▸ Activity
Your answer must be one number: the count of lines below that hold the word "none".

[[ Input, beginning ]]

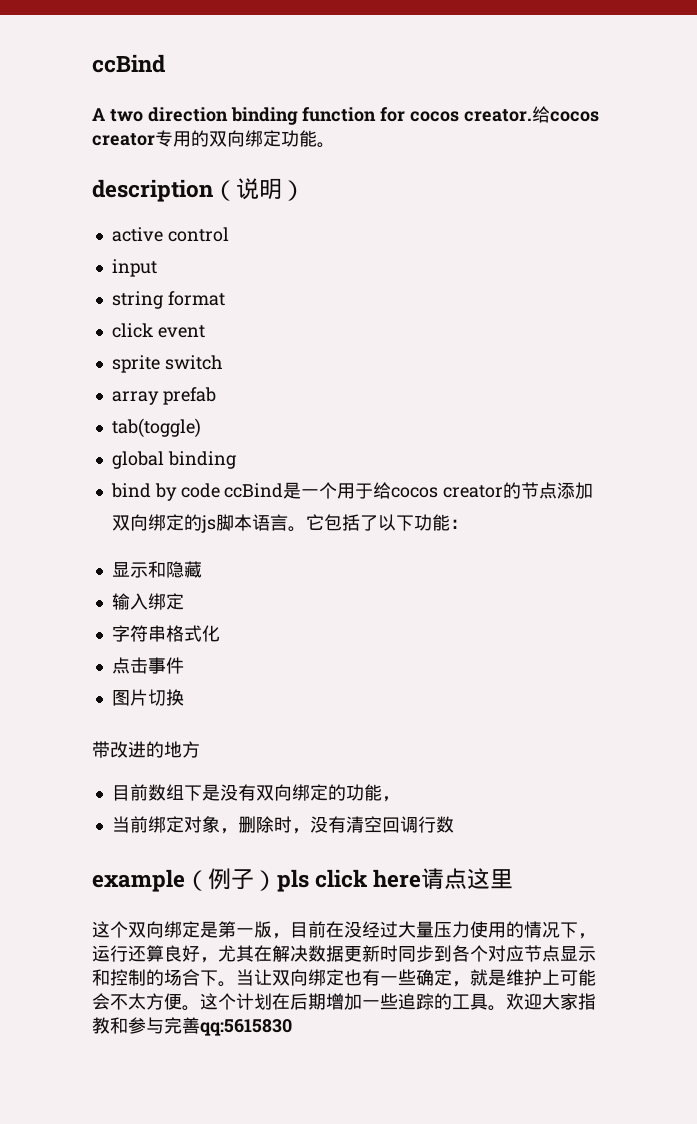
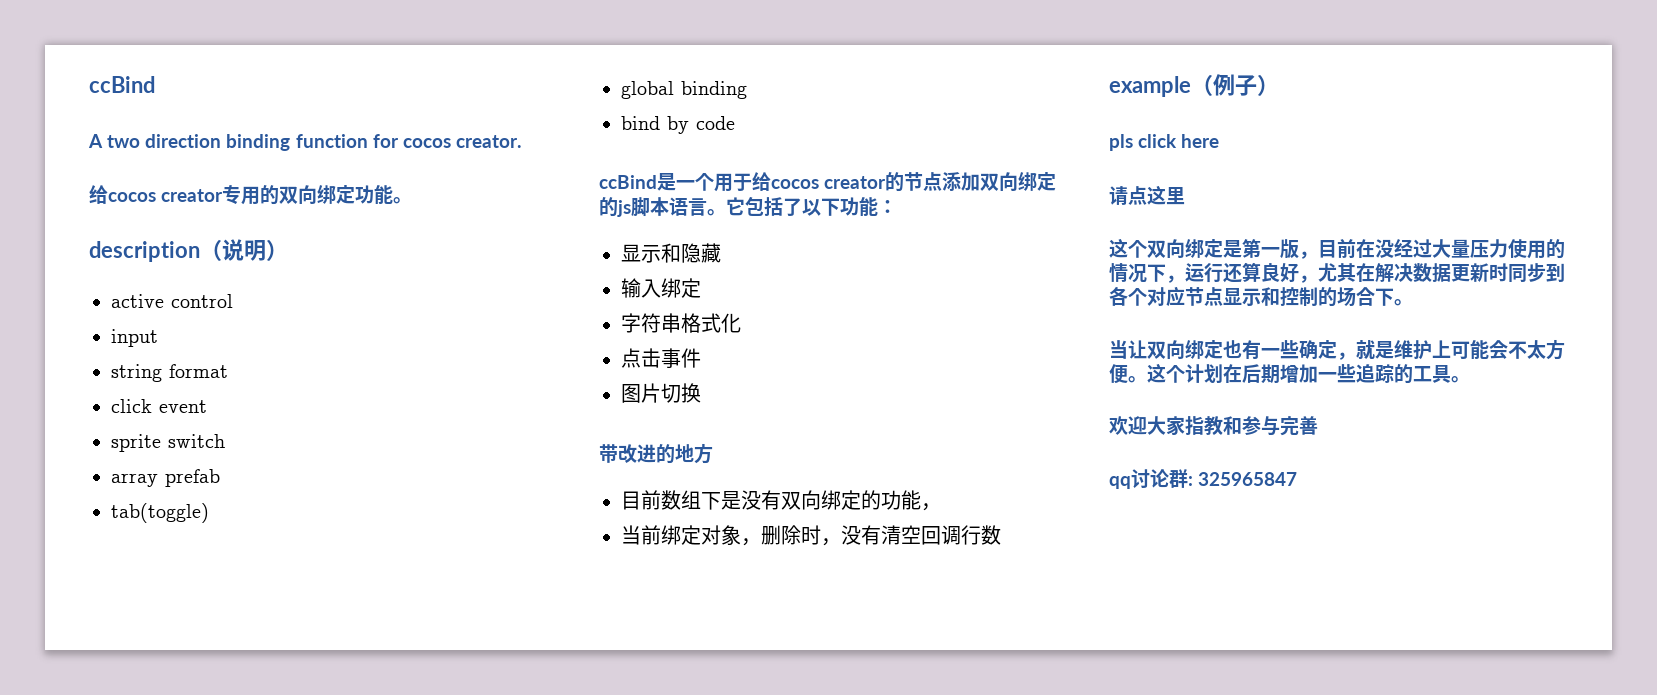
(533, 115) none -> (522, 141) //
(220, 490) none -> (735, 123) //
(277, 880) none -> (1279, 85) //
(422, 878) none -> (1220, 141) //
(236, 984) none -> (1413, 302) //
(506, 1008) none -> (1470, 379) //
[200,1019,292,1036] qq:5615830 -> [1109,469,1298,489] // qq讨论群: 325965847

[[ Input, end ]]

▸ Solution to this problem
6